An EU-wide Passenger Name Record (PNR) system is being implemented alongside the ETIAS and the EES to further improve security within the European Union.
The PNR was first introduced in 2007 but legislators initially had trouble passing the regulation due to privacy concerns. Issues were resolved using common high standards on data exchanges and privacy throughout all 28 participating EU states.
Several European countries, including the UK, France, and Italy already have their operational data-collection systems. In 2013, the European Commission provided €50 million to 14 European Union countries to fund the new PNR system.
WHY IS PNR COLLECTED?
In the past, PNR data has already helped thwart some terrorist activities. It has also been fundamental in capturing collaborators of terrorist attacks.
Setting up a joint system for European Union police and justice officials to access airline and other travel carriers’ passenger data, covering all trajectories to and from the EU will further help prevent terrorism and other types of crime.
Besides terrorism, other serious crimes that PNR will help prevent include:
- Trafficking in drugs
- Human trafficking
- Trafficking of weapons
- Cybercrime
- Sexual exploitation of children
- Child abduction
- Theft
Aside from PNR, the EU is also working on the development of a travel authorization system with mandatory registration for travelers from over 50 countries —the ETIAS— which will also help fight terrorism in Europe.
PNR AND THE ETIAS TRAVEL AUTHORIZATION FOR EUROPE
The rules adopted on 27 April 2016 by the European Parliament and the Council regulate the use of passenger name record (PNR) data and apply to flights arriving from third countries to the European Union Member States.
The Member States must adopt passenger data legislation and decide whether to also apply these measures to intra-EU flights — that is, flights departing from and arriving in an EU Member State.
Both the ETIAS, and the PNR are being implemented with common goals — the prevention, detection, investigation, and prosecution of terrorist offenses and serious crime.
Similarly, both security systems cross-check all the data collected with databases and the Passenger Name Records are also compared to risk profiles established on the basis of previous experience.
The ETIAS collects data provided by travelers from eligible countries and verifies it before they depart towards the Schengen Area, denying the travel authorization to individuals considered a risk to the EU.
The PNR, on the other hand, gathers data provided by third-country passengers to airlines or other carriers such as trains or buses, and tour operators. The PNR data will be transferred up to 24 hours before the scheduled time of departure.
The PNR data will be transmitted a second time once the doors of the departing carrier have finally closed. This will help authorities know whether a traveler has boarded the flight or train they booked or not.
The PNR and the ETIAS go hand in hand as added layers of security since the ETIAS can deny a third-country national the authorization to enter Europe while the PNR can let authorities know whether the individual has booked and boarded a carrier headed towards the EU.
WHAT KIND OF INFORMATION DOES A PNR CONTAIN?
Passenger Name Record data is collected when a citizen books a trip in the normal course of the tourism and transportation business. This is initially done, for enabling reservations and carrying out the check-in process, this could include details such as:
- Name
- Contact details
- Address
- Travel itinerary including flights, seats, connections, and meal requests
- Travel dates
- Travel agent
- Seat number
- Ticket information
- Payment data (credit or debit card information)
- Baggage information
- Passport details (known as the Advance Passenger Information, or API)
- Age
- Gender
- Nationality
- Country of destination
In practice, travel carriers send PNR data to EU authorities, the data is initially processed for commercial purposes but "Passenger Information Units" (PIUs) are being set up in each EU Member State, where PNR data will be stored.

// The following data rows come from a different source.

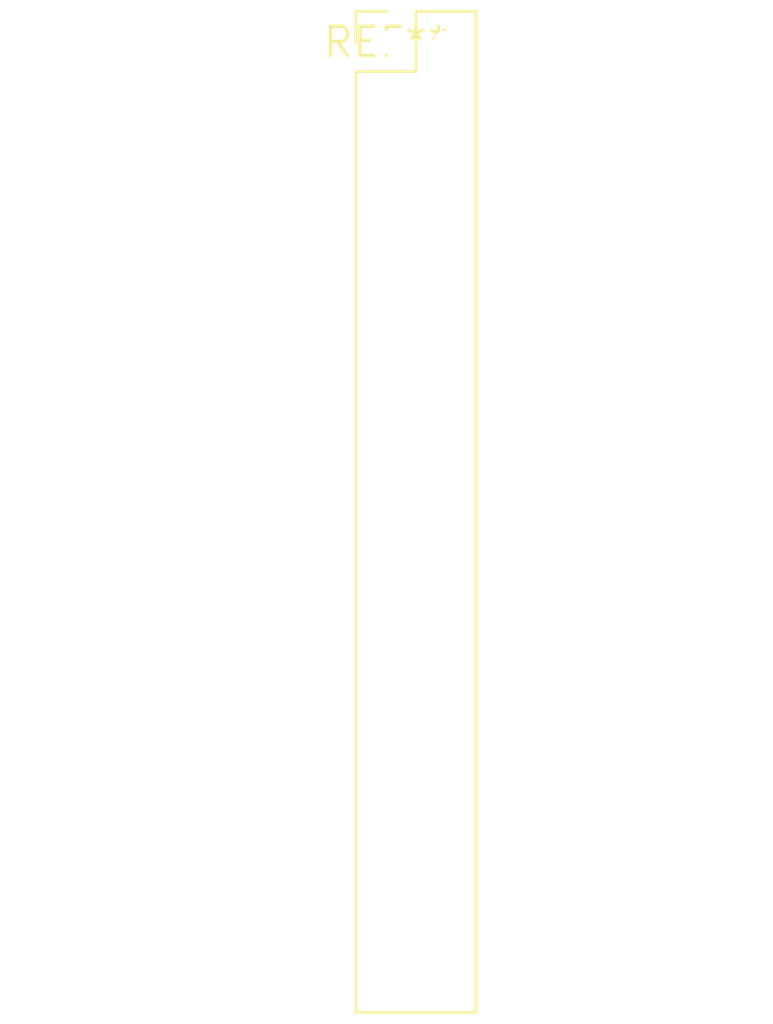
<source format=kicad_pcb>
(kicad_pcb (version 20240108) (generator pcbnew)

  (general
    (thickness 1.6)
  )

  (paper "A4")
  (layers
    (0 "F.Cu" signal)
    (31 "B.Cu" signal)
    (32 "B.Adhes" user "B.Adhesive")
    (33 "F.Adhes" user "F.Adhesive")
    (34 "B.Paste" user)
    (35 "F.Paste" user)
    (36 "B.SilkS" user "B.Silkscreen")
    (37 "F.SilkS" user "F.Silkscreen")
    (38 "B.Mask" user)
    (39 "F.Mask" user)
    (40 "Dwgs.User" user "User.Drawings")
    (41 "Cmts.User" user "User.Comments")
    (42 "Eco1.User" user "User.Eco1")
    (43 "Eco2.User" user "User.Eco2")
    (44 "Edge.Cuts" user)
    (45 "Margin" user)
    (46 "B.CrtYd" user "B.Courtyard")
    (47 "F.CrtYd" user "F.Courtyard")
    (48 "B.Fab" user)
    (49 "F.Fab" user)
    (50 "User.1" user)
    (51 "User.2" user)
    (52 "User.3" user)
    (53 "User.4" user)
    (54 "User.5" user)
    (55 "User.6" user)
    (56 "User.7" user)
    (57 "User.8" user)
    (58 "User.9" user)
  )

  (setup
    (pad_to_mask_clearance 0)
    (pcbplotparams
      (layerselection 0x00010fc_ffffffff)
      (plot_on_all_layers_selection 0x0000000_00000000)
      (disableapertmacros false)
      (usegerberextensions false)
      (usegerberattributes false)
      (usegerberadvancedattributes false)
      (creategerberjobfile false)
      (dashed_line_dash_ratio 12.000000)
      (dashed_line_gap_ratio 3.000000)
      (svgprecision 4)
      (plotframeref false)
      (viasonmask false)
      (mode 1)
      (useauxorigin false)
      (hpglpennumber 1)
      (hpglpenspeed 20)
      (hpglpendiameter 15.000000)
      (dxfpolygonmode false)
      (dxfimperialunits false)
      (dxfusepcbnewfont false)
      (psnegative false)
      (psa4output false)
      (plotreference false)
      (plotvalue false)
      (plotinvisibletext false)
      (sketchpadsonfab false)
      (subtractmaskfromsilk false)
      (outputformat 1)
      (mirror false)
      (drillshape 1)
      (scaleselection 1)
      (outputdirectory "")
    )
  )

  (net 0 "")

  (footprint "PinHeader_2x17_P2.54mm_Vertical" (layer "F.Cu") (at 0 0))

)

</source>
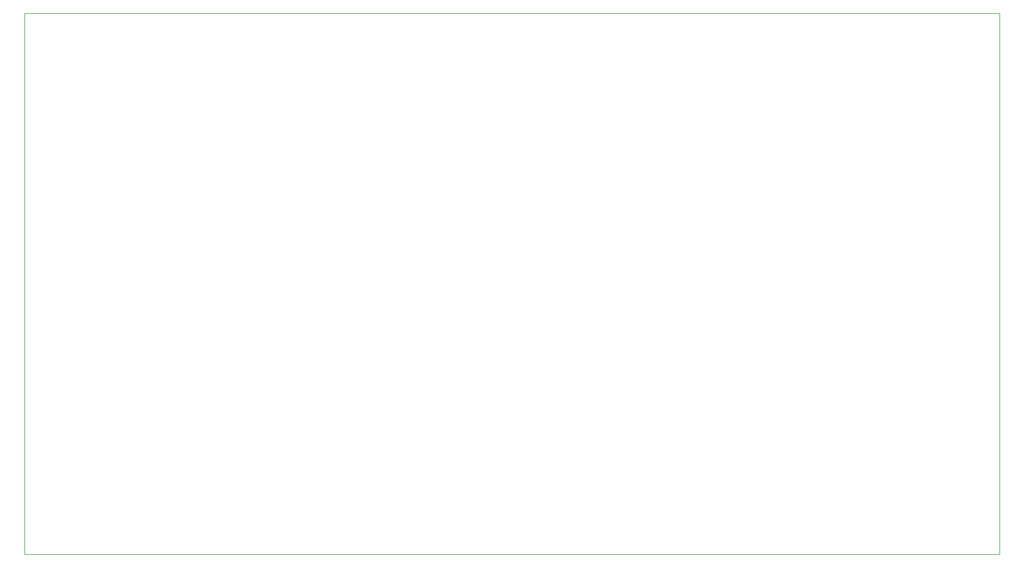
<source format=gm1>
%TF.GenerationSoftware,KiCad,Pcbnew,(5.1.12)-1*%
%TF.CreationDate,2023-04-30T22:07:06+02:00*%
%TF.ProjectId,roomcontroller,726f6f6d-636f-46e7-9472-6f6c6c65722e,rev?*%
%TF.SameCoordinates,Original*%
%TF.FileFunction,Profile,NP*%
%FSLAX46Y46*%
G04 Gerber Fmt 4.6, Leading zero omitted, Abs format (unit mm)*
G04 Created by KiCad (PCBNEW (5.1.12)-1) date 2023-04-30 22:07:06*
%MOMM*%
%LPD*%
G01*
G04 APERTURE LIST*
%TA.AperFunction,Profile*%
%ADD10C,0.050000*%
%TD*%
G04 APERTURE END LIST*
D10*
X25400000Y-111500000D02*
X25400000Y-25400000D01*
X180500000Y-111500000D02*
X25400000Y-111500000D01*
X180500000Y-25400000D02*
X180500000Y-111500000D01*
X25400000Y-25400000D02*
X180500000Y-25400000D01*
M02*

</source>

Should anomalies be found in the data, the competent authorities would be informed so they can initiate follow-up measures, such as the examination, detention or additional observation of the traveler.
PNR data will not be automatically transferred from PIUs. This is in order to comply with European Union data protection legislation.
Security processing of PNR data for crime prevention will be the responsibility of the new units, not travel carriers. The EU Member State Units will only pass the data on to EU authorities in specific cases.
UK Conservative MEP Timothy Kirkhope, the European Parliament's lead negotiator on the PNR issue stated the amount of information gathered per traveler was "much less than, say, when you open a club card account with a local supermarket".
The PNR regulations rule out any processing of data revealing a citizen's:
- Race
- Ethnic origin
- Religion
- Political opinion
- Trade union membership
- Health
- Sexual life
PIUs will be obliged to delete any data that infringes EU anti-discrimination law, should they receive any.
PNR data protection safeguards include:
- Deleting data after 5 years
- Depersonalizing, anonymizing or masking information after 6 months
- Designating a Data Protection Officer as well as an Independent National Supervisory Authority within the PIU
During the five-year period in which PIUs can keep PNRs, investigators in serious criminal cases will be able to "unmask" the data should they need to reveal a suspect's details.
The European Union is actively developing its security systems through the PNR, the EES, and the ETIAS, which is part of the Common EU Intelligence Agency.